A representation of the Torments and Horrors under whichTiberiuslived.

WHAT joy, what tranquillity did Tiberius reap from his great and unaccountable Sovereignty? Did it exempt him from disquiet, or could all his efforts, all the terrors of his Power, prevent or remove his own? Did his numerous Armies protect him from the assaults of fear and apprehension? Did he sleep the sounder for his Prætorian Bands? Did the Rocks of Capreæ, hardly accessible to men, keep off those horrors of mind which haunted him at Rome, and on the Continent? Or rather, with all the eclat of Empire, with all his Policy and all his Guards, was he not the most miserable Being in his Dominions? Doubtless he was; other particulars, the most obnoxious and threatened, had but some things and some persons to fear; Tiberius dreaded all men and every thing. Was his Power unlimited? so was his Misery; the more he made others suffer, the faster he multiplied his own torments. He himself confessed, that all the anger of the Deities could not doom him to more terrible anguish than that under which he felt himself perishing daily.

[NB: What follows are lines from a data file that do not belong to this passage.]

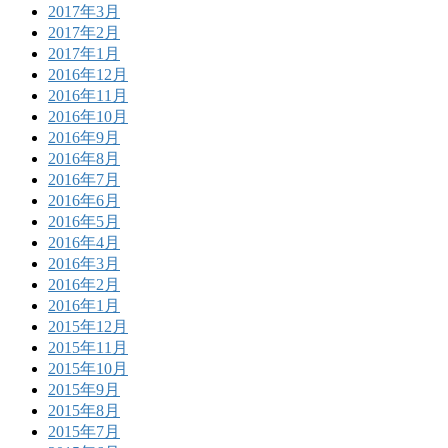
2017年3月
2017年2月
2017年1月
2016年12月
2016年11月
2016年10月
2016年9月
2016年8月
2016年7月
2016年6月
2016年5月
2016年4月
2016年3月
2016年2月
2016年1月
2015年12月
2015年11月
2015年10月
2015年9月
2015年8月
2015年7月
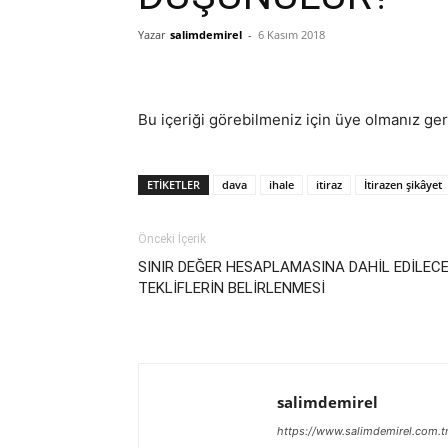
Yazar
salimdemirel
-
6 Kasım 2018
Demirel
Bu içeriği görebilmeniz için üye olmanız ge
ETIKETLER
dava
ihale
itiraz
İtirazen şikâyet
Önceki İçerik
SINIR DEĞER HESAPLAMASINA DAHİL EDİLEC
TEKLİFLERİN BELİRLENMESİ
salimdemirel
https://www.salimdemirel.com.t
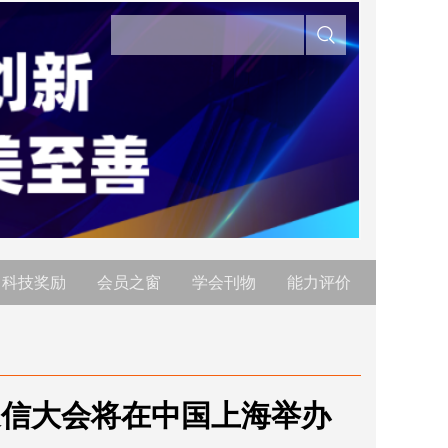
科技奖励
会员之窗
学会刊物
能力评价
通信大会将在中国上海举办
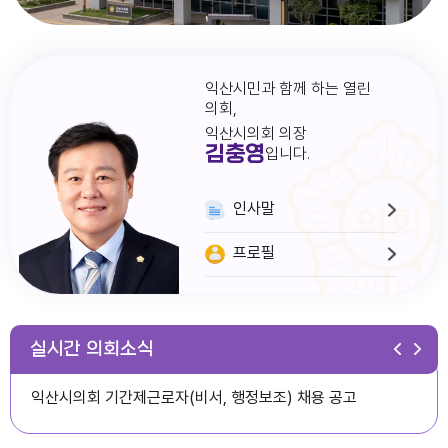
익산시민과 함께 하는 열린
의회,
익산시의회 의장
김충영
입니다.
인사말
프로필
다다익산(2026.1월호) 의회편
실시간 의회소식
익산시의회 기간제근로자(비서, 행정보조) 채용 공고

Imagine this great Prince, this Sovereign of Rome, in hourly fear of secret Assassins; daily dreading and expecting the news of Armies revolted, a new Emperor created, and himself deposed: imagine him fixed upon a high rock, and watching there from day to day, with a careful eye and an anxious and boding heart, for signals from the Continent, whether he must stay or fly: imagine him every moment ready to commit himself to the waves and tempests, and to escape whither he could for life and shelter: imagine him, even after a Conspiracy suppressed, lurking for nine months together in one lodge, under such terrors as not to dare to venture an airing even in his beloved Capreæ, however walled with Rocks and defended with Guards. In short, he feared every thing but to do evil, which yet was the sole cause of his fears. Such was his situation and life, and such the blessing of lawless might! “To Tiberius not his Imperial fortune, not his gloomy and inaccessible solitude could ensure repose, nor keep him from feeling nor even from avowing the rack in his breast and the avenging furies that pursued him.” His Death too, was, like his life and reign, tragical and bloody.